◆ **STORED DATA**
►

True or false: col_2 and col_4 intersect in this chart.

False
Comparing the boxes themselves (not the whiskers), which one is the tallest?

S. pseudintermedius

◄
►

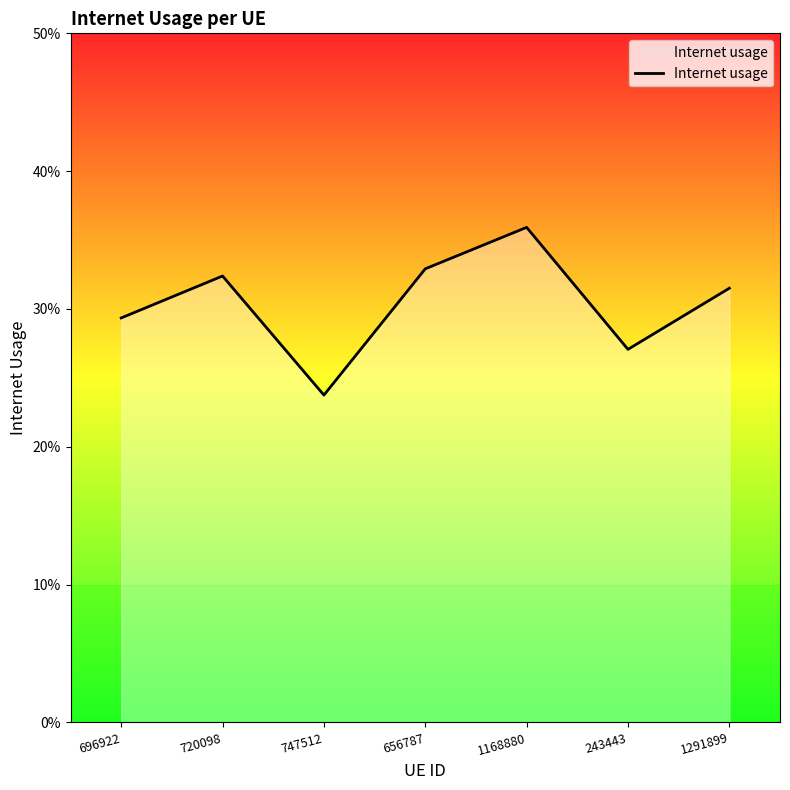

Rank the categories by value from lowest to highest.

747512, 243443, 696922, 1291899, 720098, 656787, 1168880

◄

Update the entries from the line with "True or false: col_2" to the line with "Comparing the boxes" by swapping "tallest" for "shortest". Leave every other part of those lines unchanged.

◆ **YOUR SOLUTION**
True or false: col_2 and col_4 intersect in this chart.

False
Comparing the boxes themselves (not the whiskers), which one is the shortest?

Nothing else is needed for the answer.